The HK$30.8 million TT jackpot ultimately generated a HK$57 million dividend pool which then failed to deliver the promise of a big prize when there were dozens of winning tickets.
Normally, we would have expected a 14-runner Class Five to be part and parcel of any TT – the average winner of a Class Five is slightly longer than the other classes, so including those races has the potential to make it tougher to win.
Why would the club do that? Well, it’s a better advertisement for the potentially life-changing bet type if someone wins tens of millions than if, as we got Saturday, it’s a HK$1.1 million dividend, which is nice too but doesn’t have same ring to it.
Instead, the races chosen for the biggest recent TT pool were three Class Fours, each with a fairly small group of likely favourites, and two of them short of the normal field limit.
On a card with five races that didn’t have 14 runners, two of those races found their way into the plan for the TT, which seems odd as, in theory and as it played out in reality, that makes the task of getting the result easier. Certainly for an individual but absolutely for the collected knowledge and investment of the punting public.
Using the C track, 1,200m races are only allowed for safety reasons to have 12 runners, so that was the first leg, there were only 13 at declaration time in the second and the final leg had 14 runners but a likely very short-priced banker in Raging Storm.
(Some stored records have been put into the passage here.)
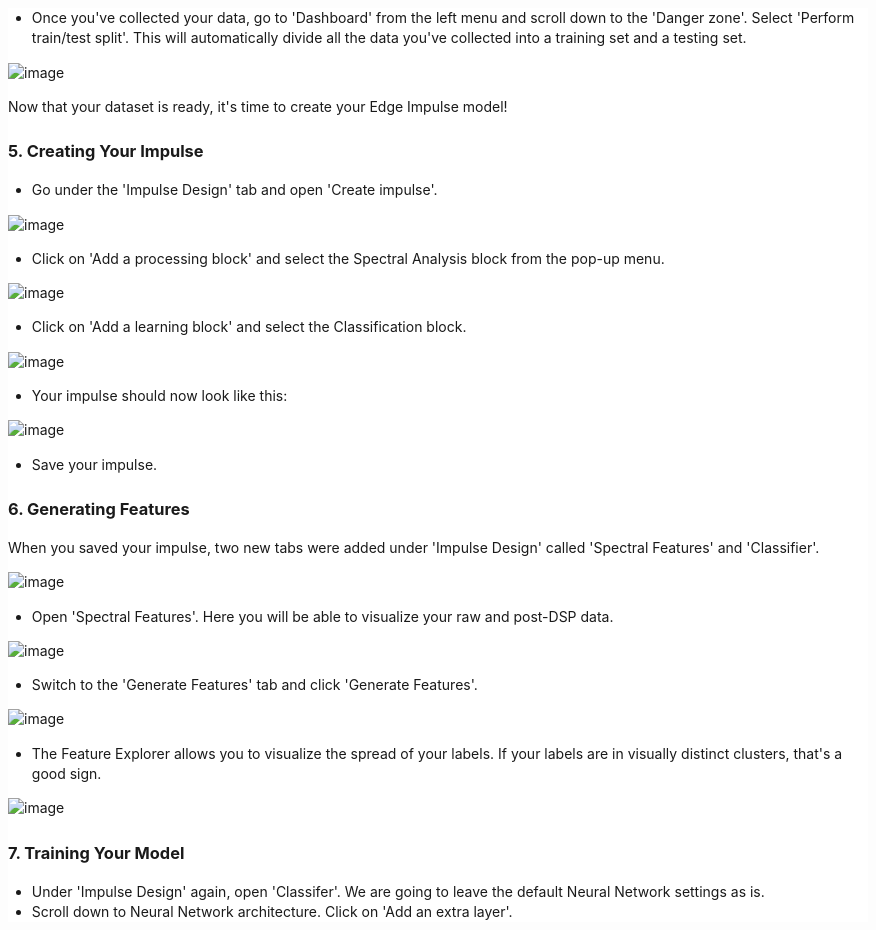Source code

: - Once you've collected your data, go to 'Dashboard' from the left menu and scroll down to the 'Danger zone'. Select 'Perform train/test split'. This will automatically divide all the data you've collected into a training set and a testing set.

<img width="346" height="238" alt="image" src="https://github.com/user-attachments/assets/e9e74bcd-713b-48a2-a711-fb42e9ece90f" />

Now that your dataset is ready, it's time to create your Edge Impulse model!

### 5. Creating Your Impulse

- Go under the 'Impulse Design' tab and open 'Create impulse'. 

<img width="1464" height="913" alt="image" src="https://github.com/user-attachments/assets/91de6e2e-6038-4970-b3e1-4b52c9469db8" />

- Click on 'Add a processing block' and select the Spectral Analysis block from the pop-up menu.

<img width="601" height="127" alt="image" src="https://github.com/user-attachments/assets/29c5f37a-6445-40ed-80e4-b0aa0d0be0a3" />

- Click on 'Add a learning block' and select the Classification block.

<img width="599" height="109" alt="image" src="https://github.com/user-attachments/assets/b08f32a4-ce1d-44ec-9b22-da404aa31d2a" />

- Your impulse should now look like this:

<img width="1456" height="900" alt="image" src="https://github.com/user-attachments/assets/2ddb391d-aa02-40f8-af16-2cb13b86cc98" />

- Save your impulse.

### 6. Generating Features

When you saved your impulse, two new tabs were added under 'Impulse Design' called 'Spectral Features' and 'Classifier'. 

<img width="158" height="131" alt="image" src="https://github.com/user-attachments/assets/e1b0e7aa-43c4-41c5-8c3b-da558b3878f6" />

- Open 'Spectral Features'. Here you will be able to visualize your raw and post-DSP data.

<img width="746" height="412" alt="image" src="https://github.com/user-attachments/assets/d66a5a96-7f10-4766-aca9-59cfe8ebfbdf" />

- Switch to the 'Generate Features' tab and click 'Generate Features'.

<img width="356" height="383" alt="image" src="https://github.com/user-attachments/assets/12b5229b-5473-44dd-826f-3ae887b7455a" />

- The Feature Explorer allows you to visualize the spread of your labels. If your labels are in visually distinct clusters, that's a good sign.

<img width="349" height="394" alt="image" src="https://github.com/user-attachments/assets/604aae7a-f743-472b-9736-6b6fa158e6a5" />

### 7. Training Your Model

- Under 'Impulse Design' again, open 'Classifer'. We are going to leave the default Neural Network settings as is.
- Scroll down to Neural Network architecture. Click on 'Add an extra layer'.
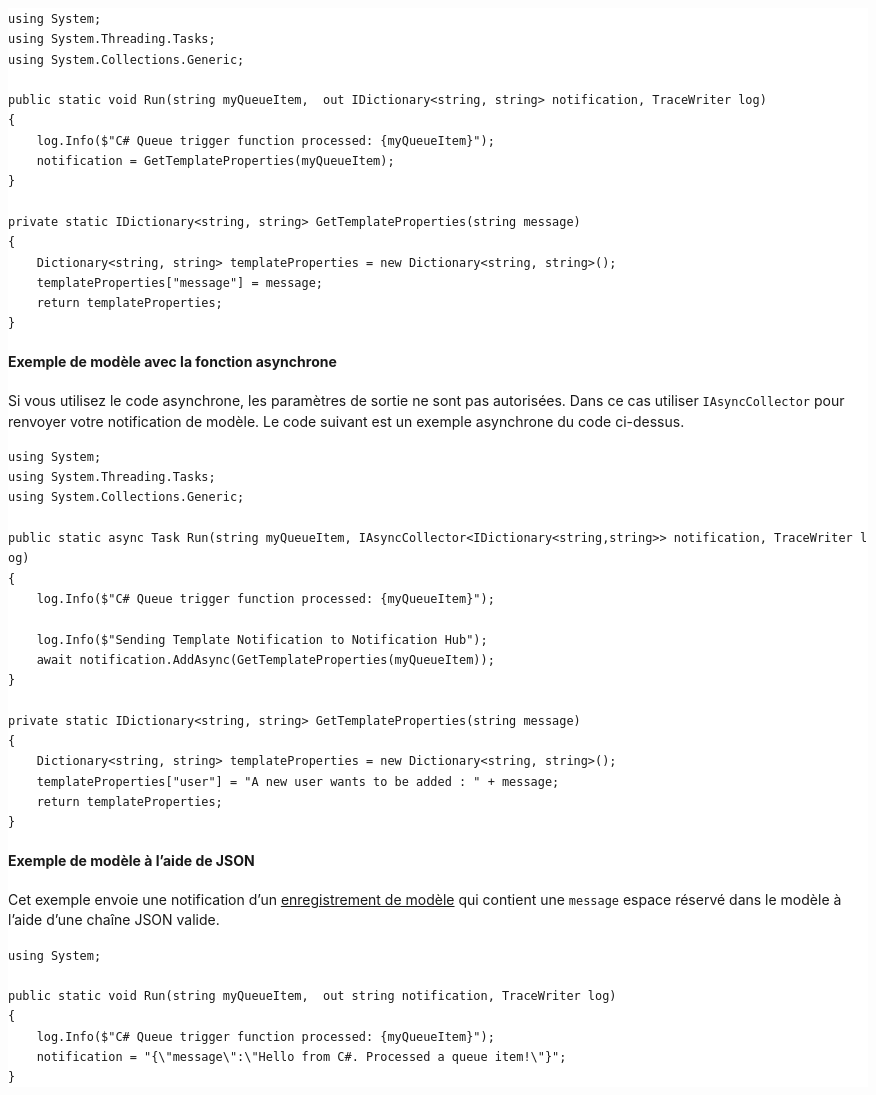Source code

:     using System;
    using System.Threading.Tasks;
    using System.Collections.Generic;
     
    public static void Run(string myQueueItem,  out IDictionary<string, string> notification, TraceWriter log)
    {
        log.Info($"C# Queue trigger function processed: {myQueueItem}");
        notification = GetTemplateProperties(myQueueItem);
    }
     
    private static IDictionary<string, string> GetTemplateProperties(string message)
    {
        Dictionary<string, string> templateProperties = new Dictionary<string, string>();
        templateProperties["message"] = message;
        return templateProperties;
    }

#### <a name="template-example-with-asynchronous-function"></a>Exemple de modèle avec la fonction asynchrone

Si vous utilisez le code asynchrone, les paramètres de sortie ne sont pas autorisées. Dans ce cas utiliser `IAsyncCollector` pour renvoyer votre notification de modèle. Le code suivant est un exemple asynchrone du code ci-dessus. 

    using System;
    using System.Threading.Tasks;
    using System.Collections.Generic;
    
    public static async Task Run(string myQueueItem, IAsyncCollector<IDictionary<string,string>> notification, TraceWriter log)
    {
        log.Info($"C# Queue trigger function processed: {myQueueItem}");
    
        log.Info($"Sending Template Notification to Notification Hub");
        await notification.AddAsync(GetTemplateProperties(myQueueItem));    
    }
    
    private static IDictionary<string, string> GetTemplateProperties(string message)
    {
        Dictionary<string, string> templateProperties = new Dictionary<string, string>();
        templateProperties["user"] = "A new user wants to be added : " + message;
        return templateProperties;
    }

#### <a name="template-example-using-json"></a>Exemple de modèle à l’aide de JSON 

Cet exemple envoie une notification d’un [enregistrement de modèle](../notification-hubs/notification-hubs-templates-cross-platform-push-messages.md) qui contient une `message` espace réservé dans le modèle à l’aide d’une chaîne JSON valide.

    using System;
     
    public static void Run(string myQueueItem,  out string notification, TraceWriter log)
    {
        log.Info($"C# Queue trigger function processed: {myQueueItem}");
        notification = "{\"message\":\"Hello from C#. Processed a queue item!\"}";
    }
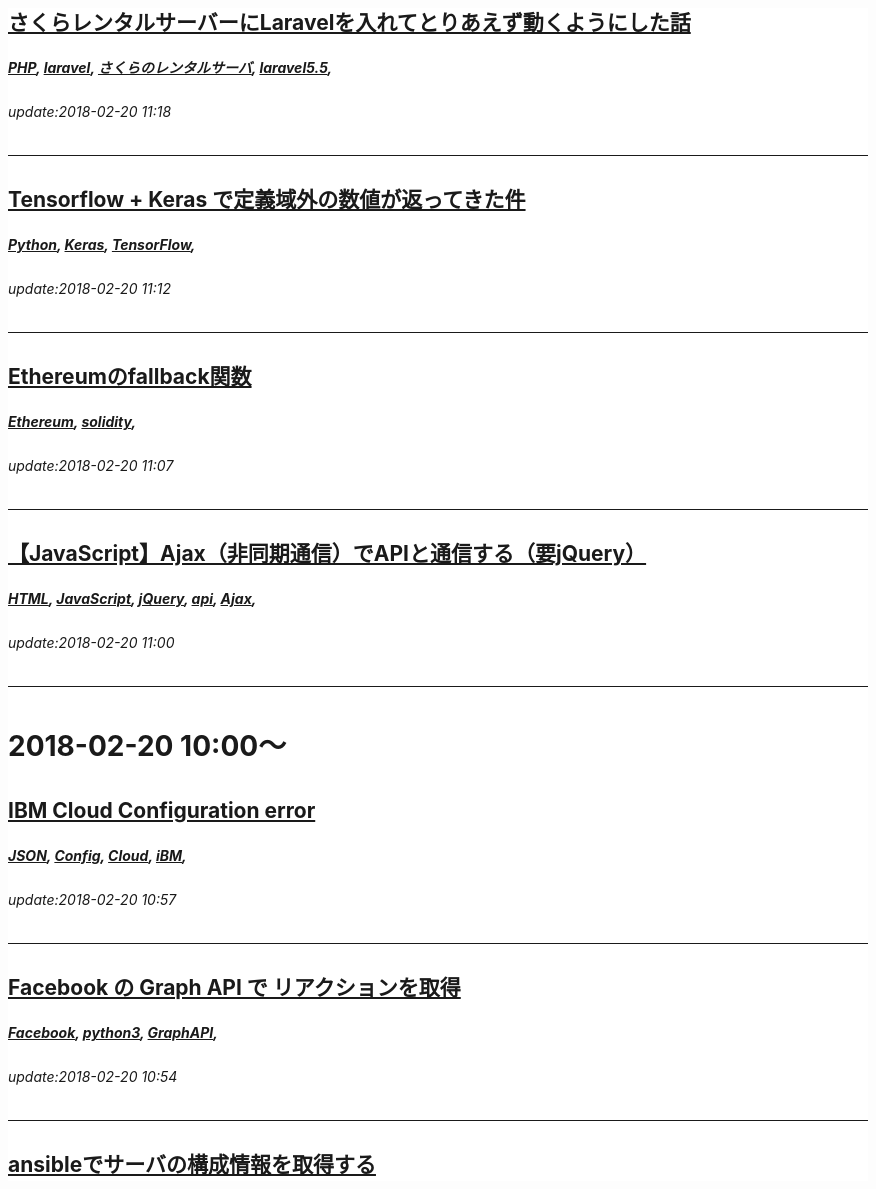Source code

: ## [さくらレンタルサーバーにLaravelを入れてとりあえず動くようにした話](https://qiita.com/tosite0345/items/aa3ba6fa4387c4c649a8)
##### [PHP](https://qiita.com/tags/PHP), [laravel](https://qiita.com/tags/laravel), [さくらのレンタルサーバ](https://qiita.com/tags/さくらのレンタルサーバ), [laravel5.5](https://qiita.com/tags/laravel5.5), 
###### update:2018-02-20 11:18
---
## [Tensorflow + Keras で定義域外の数値が返ってきた件](https://qiita.com/Mco7777/items/272d7b502af5c24fe80c)
##### [Python](https://qiita.com/tags/Python), [Keras](https://qiita.com/tags/Keras), [TensorFlow](https://qiita.com/tags/TensorFlow), 
###### update:2018-02-20 11:12
---
## [Ethereumのfallback関数](https://qiita.com/k-keisuke/items/cd2744c7ba085beff16b)
##### [Ethereum](https://qiita.com/tags/Ethereum), [solidity](https://qiita.com/tags/solidity), 
###### update:2018-02-20 11:07
---
## [【JavaScript】Ajax（非同期通信）でAPIと通信する（要jQuery）](https://qiita.com/sola-msr/items/3ed0d557c5a63e090c8c)
##### [HTML](https://qiita.com/tags/HTML), [JavaScript](https://qiita.com/tags/JavaScript), [jQuery](https://qiita.com/tags/jQuery), [api](https://qiita.com/tags/api), [Ajax](https://qiita.com/tags/Ajax), 
###### update:2018-02-20 11:00
---




# 2018-02-20 10:00～
## [IBM Cloud Configuration error](https://qiita.com/pooshikin/items/46e0efc23a7f39e26b34)
##### [JSON](https://qiita.com/tags/JSON), [Config](https://qiita.com/tags/Config), [Cloud](https://qiita.com/tags/Cloud), [iBM](https://qiita.com/tags/iBM), 
###### update:2018-02-20 10:57
---
## [Facebook の Graph API で リアクションを取得](https://qiita.com/ekzemplaro/items/bade5223da62995cd1ef)
##### [Facebook](https://qiita.com/tags/Facebook), [python3](https://qiita.com/tags/python3), [GraphAPI](https://qiita.com/tags/GraphAPI), 
###### update:2018-02-20 10:54
---
## [ansibleでサーバの構成情報を取得する](https://qiita.com/ts6190ms/items/89b5768172285c033878)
None of those things were surprises so it begs the question why the club chose those races.
Of course, had the Class Five been included, the appearance of You Have My Word in the placings would have put most, if not all, punters out of business and we would be having a different conversation but it might also mean we’d be looking at a huge jackpot again for Sunday and that is much of the appeal of the Triple Trio.
Interport series has a role to play in any Macau revival
The interport races have been questioned by many for some time now and Sunday’s poorly patronised jogtrot for Romantic Touch in the Macau Hong Kong Trophy probably didn’t do a lot for the image of the events as contests.
Only two horses from Hong Kong – where once there were half a dozen every year – and an uncompetitive race will reignite the discussions on whether they are worth the trouble.
But their continued existence probably is required in the light of colleague Michael Cox’s piece on Macau Jockey Club’s hopeful look to the future after having its lease on Taipa was extended by 24 years.
One of the original reasons for the interport races was a general spirit of goodwill in 2004 across the Pearl River Delta, but Hong Kong also formed the link between Macau and the world.
Although Active Bobo had blazed the trail for Macau in Dubai in 2001, winning a lead-up sprint before the Golden Shaheen, the appearance of he and stablemate Gold World Winner at that time created a problem with where the Macau visitors fitted into the grand scheme of things.
Competition between horses trained in Hong Kong, with recognised international ratings, enabled comparisons to be made with horses trained at Taipa. Being able to assess them enabled quite a few horses from there to make their way to other countries to compete and, for horses like Change The Grange, to win races during the Dubai international carnival.
That connection is one purpose for the interports, goodwill is another and they play an aspirational role for Macau owners to upgrade their stock. Macau wins at Sha Tin have been rarer than hens’ teeth recently but, they held their own there, with the handicap allowance, in the early days.
If there really is a new optimism after the extension of Macau racing’s lifeline, the interport events have a part to play for the Taipa side in any revival and for the Jockey Club, well, HK$237 million in simulcast turnover on the meeting isn’t exactly chicken feed.